Source information =>

* * * * * * *

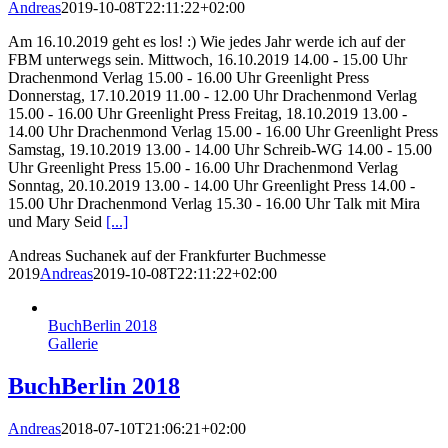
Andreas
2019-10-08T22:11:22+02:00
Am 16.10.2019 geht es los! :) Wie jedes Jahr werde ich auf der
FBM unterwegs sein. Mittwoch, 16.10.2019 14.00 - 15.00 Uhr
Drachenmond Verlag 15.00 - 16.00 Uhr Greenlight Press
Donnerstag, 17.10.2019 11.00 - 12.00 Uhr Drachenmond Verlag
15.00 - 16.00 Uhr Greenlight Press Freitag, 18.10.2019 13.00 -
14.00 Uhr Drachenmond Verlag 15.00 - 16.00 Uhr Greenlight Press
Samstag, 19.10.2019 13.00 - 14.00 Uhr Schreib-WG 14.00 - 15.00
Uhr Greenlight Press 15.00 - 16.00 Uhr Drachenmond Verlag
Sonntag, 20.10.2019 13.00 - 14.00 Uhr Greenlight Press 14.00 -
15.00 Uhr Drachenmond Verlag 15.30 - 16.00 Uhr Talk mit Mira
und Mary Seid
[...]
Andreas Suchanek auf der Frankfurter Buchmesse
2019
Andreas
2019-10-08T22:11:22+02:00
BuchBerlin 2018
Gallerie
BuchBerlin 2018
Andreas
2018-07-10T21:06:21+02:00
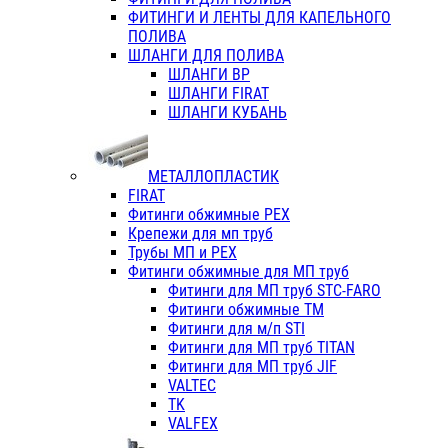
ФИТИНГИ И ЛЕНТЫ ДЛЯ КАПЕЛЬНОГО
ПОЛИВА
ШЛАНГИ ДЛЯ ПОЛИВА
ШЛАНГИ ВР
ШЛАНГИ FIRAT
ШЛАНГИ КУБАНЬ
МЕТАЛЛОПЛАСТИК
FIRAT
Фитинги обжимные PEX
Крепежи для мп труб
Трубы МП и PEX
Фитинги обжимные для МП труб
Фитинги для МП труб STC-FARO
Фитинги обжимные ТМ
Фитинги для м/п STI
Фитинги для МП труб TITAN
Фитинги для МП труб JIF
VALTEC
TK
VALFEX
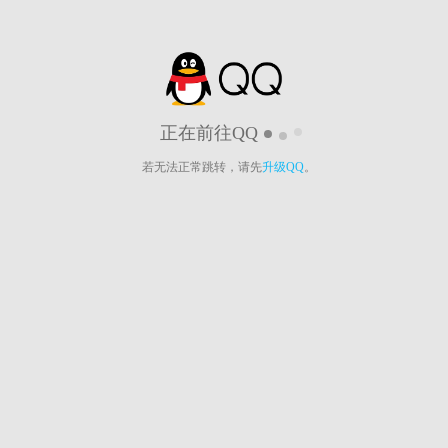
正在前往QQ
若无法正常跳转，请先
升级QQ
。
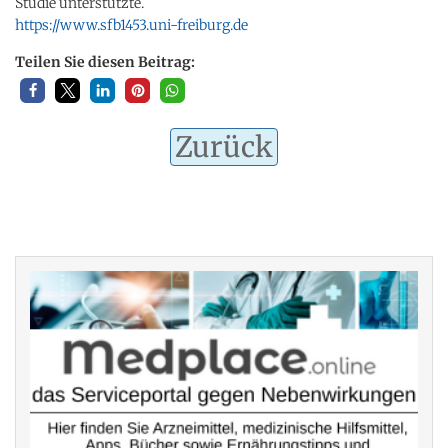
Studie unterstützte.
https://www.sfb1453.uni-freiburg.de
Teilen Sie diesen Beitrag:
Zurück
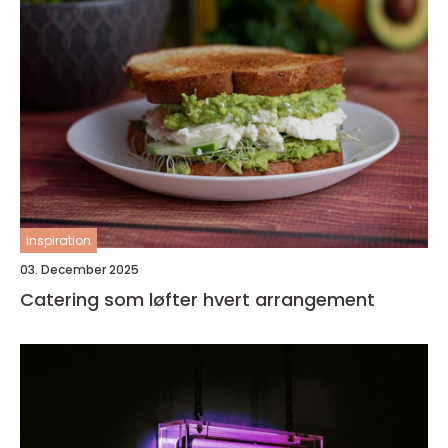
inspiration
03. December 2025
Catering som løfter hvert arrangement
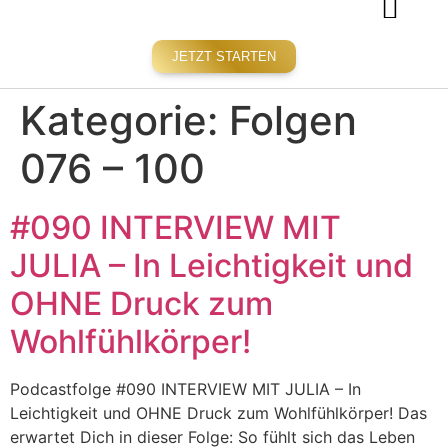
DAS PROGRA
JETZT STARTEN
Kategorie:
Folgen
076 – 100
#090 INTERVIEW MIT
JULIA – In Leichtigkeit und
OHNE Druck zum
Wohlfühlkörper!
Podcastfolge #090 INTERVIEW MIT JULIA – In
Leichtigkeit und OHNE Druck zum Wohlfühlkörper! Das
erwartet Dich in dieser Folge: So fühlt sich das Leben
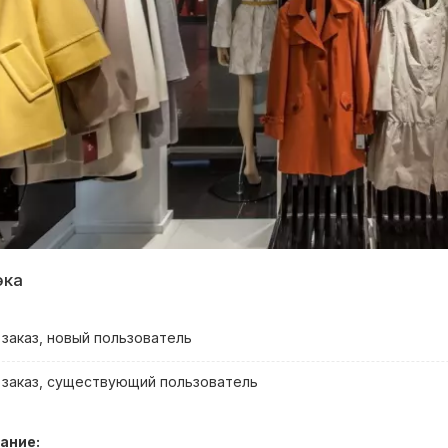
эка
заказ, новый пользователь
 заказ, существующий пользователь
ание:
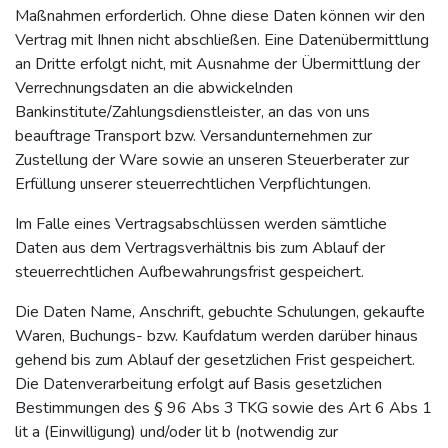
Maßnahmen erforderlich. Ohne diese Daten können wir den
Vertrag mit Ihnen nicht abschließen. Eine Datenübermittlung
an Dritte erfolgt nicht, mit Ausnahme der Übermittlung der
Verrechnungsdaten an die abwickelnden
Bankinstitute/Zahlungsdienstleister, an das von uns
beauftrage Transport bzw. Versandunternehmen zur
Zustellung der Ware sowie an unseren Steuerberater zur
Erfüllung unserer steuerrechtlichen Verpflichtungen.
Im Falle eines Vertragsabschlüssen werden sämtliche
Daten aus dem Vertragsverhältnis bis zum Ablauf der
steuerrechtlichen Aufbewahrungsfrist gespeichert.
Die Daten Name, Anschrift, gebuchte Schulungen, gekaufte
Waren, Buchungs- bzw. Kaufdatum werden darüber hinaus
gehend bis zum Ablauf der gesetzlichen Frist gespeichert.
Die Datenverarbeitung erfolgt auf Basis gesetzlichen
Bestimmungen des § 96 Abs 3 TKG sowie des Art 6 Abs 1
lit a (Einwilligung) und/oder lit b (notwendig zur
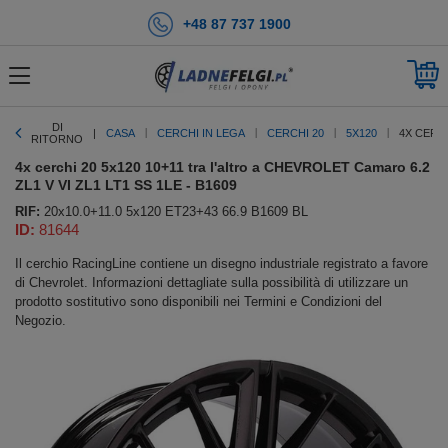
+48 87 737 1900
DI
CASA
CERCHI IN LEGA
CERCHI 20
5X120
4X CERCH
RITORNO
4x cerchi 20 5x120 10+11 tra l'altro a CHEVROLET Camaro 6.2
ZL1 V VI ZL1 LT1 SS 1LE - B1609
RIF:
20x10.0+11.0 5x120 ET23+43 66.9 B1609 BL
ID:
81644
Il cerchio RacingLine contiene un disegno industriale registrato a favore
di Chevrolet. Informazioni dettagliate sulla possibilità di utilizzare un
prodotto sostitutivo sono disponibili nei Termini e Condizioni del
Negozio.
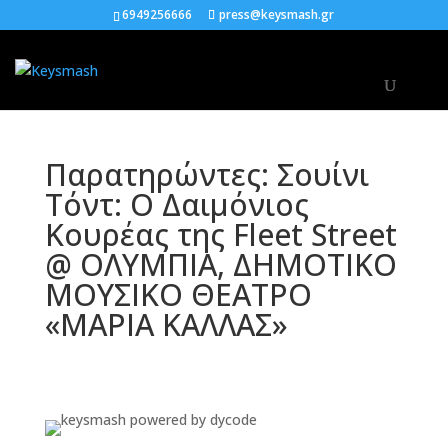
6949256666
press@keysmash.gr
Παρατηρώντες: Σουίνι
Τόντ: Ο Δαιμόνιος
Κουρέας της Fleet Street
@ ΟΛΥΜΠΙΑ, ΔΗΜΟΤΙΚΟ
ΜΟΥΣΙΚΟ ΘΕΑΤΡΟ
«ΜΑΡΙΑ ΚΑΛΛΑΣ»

* * * * * * *

How to complete this task =>
Without the pictures, return the entries exactly as they appear.

Exercise answer =>
Andreas
2019-10-08T22:11:22+02:00
Am 16.10.2019 geht es los! :) Wie jedes Jahr werde ich auf der
FBM unterwegs sein. Mittwoch, 16.10.2019 14.00 - 15.00 Uhr
Drachenmond Verlag 15.00 - 16.00 Uhr Greenlight Press
Donnerstag, 17.10.2019 11.00 - 12.00 Uhr Drachenmond Verlag
15.00 - 16.00 Uhr Greenlight Press Freitag, 18.10.2019 13.00 -
14.00 Uhr Drachenmond Verlag 15.00 - 16.00 Uhr Greenlight Press
Samstag, 19.10.2019 13.00 - 14.00 Uhr Schreib-WG 14.00 - 15.00
Uhr Greenlight Press 15.00 - 16.00 Uhr Drachenmond Verlag
Sonntag, 20.10.2019 13.00 - 14.00 Uhr Greenlight Press 14.00 -
15.00 Uhr Drachenmond Verlag 15.30 - 16.00 Uhr Talk mit Mira
und Mary Seid
[...]
Andreas Suchanek auf der Frankfurter Buchmesse
2019
Andreas
2019-10-08T22:11:22+02:00
BuchBerlin 2018
Gallerie
BuchBerlin 2018
Andreas
2018-07-10T21:06:21+02:00
ФИТИНГИ И ЛЕНТЫ ДЛЯ КАПЕЛЬНОГО
ПОЛИВА
ШЛАНГИ ДЛЯ ПОЛИВА
ШЛАНГИ ВР
ШЛАНГИ FIRAT
ШЛАНГИ КУБАНЬ
МЕТАЛЛОПЛАСТИК
FIRAT
Фитинги обжимные PEX
Крепежи для мп труб
Трубы МП и PEX
Фитинги обжимные для МП труб
Фитинги для МП труб STC-FARO
Фитинги обжимные ТМ
Фитинги для м/п STI
Фитинги для МП труб TITAN
Фитинги для МП труб JIF
VALTEC
TK
VALFEX
正在前往QQ
若无法正常跳转，请先
升级QQ
。
Studie unterstützte.
https://www.sfb1453.uni-freiburg.de
Teilen Sie diesen Beitrag:
Zurück
inspiration
03. December 2025
Catering som løfter hvert arrangement
DAS PROGRA
JETZT STARTEN
Kategorie:
Folgen
076 – 100
#090 INTERVIEW MIT
JULIA – In Leichtigkeit und
OHNE Druck zum
Wohlfühlkörper!
Podcastfolge #090 INTERVIEW MIT JULIA – In
Leichtigkeit und OHNE Druck zum Wohlfühlkörper! Das
erwartet Dich in dieser Folge: So fühlt sich das Leben
эка
заказ, новый пользователь
 заказ, существующий пользователь
ание:
Maßnahmen erforderlich. Ohne diese Daten können wir den
Vertrag mit Ihnen nicht abschließen. Eine Datenübermittlung
an Dritte erfolgt nicht, mit Ausnahme der Übermittlung der
Verrechnungsdaten an die abwickelnden
Bankinstitute/Zahlungsdienstleister, an das von uns
beauftrage Transport bzw. Versandunternehmen zur
Zustellung der Ware sowie an unseren Steuerberater zur
Erfüllung unserer steuerrechtlichen Verpflichtungen.
Im Falle eines Vertragsabschlüssen werden sämtliche
Daten aus dem Vertragsverhältnis bis zum Ablauf der
steuerrechtlichen Aufbewahrungsfrist gespeichert.
Die Daten Name, Anschrift, gebuchte Schulungen, gekaufte
Waren, Buchungs- bzw. Kaufdatum werden darüber hinaus
gehend bis zum Ablauf der gesetzlichen Frist gespeichert.
Die Datenverarbeitung erfolgt auf Basis gesetzlichen
Bestimmungen des § 96 Abs 3 TKG sowie des Art 6 Abs 1
lit a (Einwilligung) und/oder lit b (notwendig zur
+48 87 737 1900
DI
CASA
CERCHI IN LEGA
CERCHI 20
5X120
4X CERCH
RITORNO
4x cerchi 20 5x120 10+11 tra l'altro a CHEVROLET Camaro 6.2
ZL1 V VI ZL1 LT1 SS 1LE - B1609
RIF:
20x10.0+11.0 5x120 ET23+43 66.9 B1609 BL
ID:
81644
Il cerchio RacingLine contiene un disegno industriale registrato a favore
di Chevrolet. Informazioni dettagliate sulla possibilità di utilizzare un
prodotto sostitutivo sono disponibili nei Termini e Condizioni del
Negozio.
6949256666
press@keysmash.gr
Παρατηρώντες: Σουίνι
Τόντ: Ο Δαιμόνιος
Κουρέας της Fleet Street
@ ΟΛΥΜΠΙΑ, ΔΗΜΟΤΙΚΟ
ΜΟΥΣΙΚΟ ΘΕΑΤΡΟ
«ΜΑΡΙΑ ΚΑΛΛΑΣ»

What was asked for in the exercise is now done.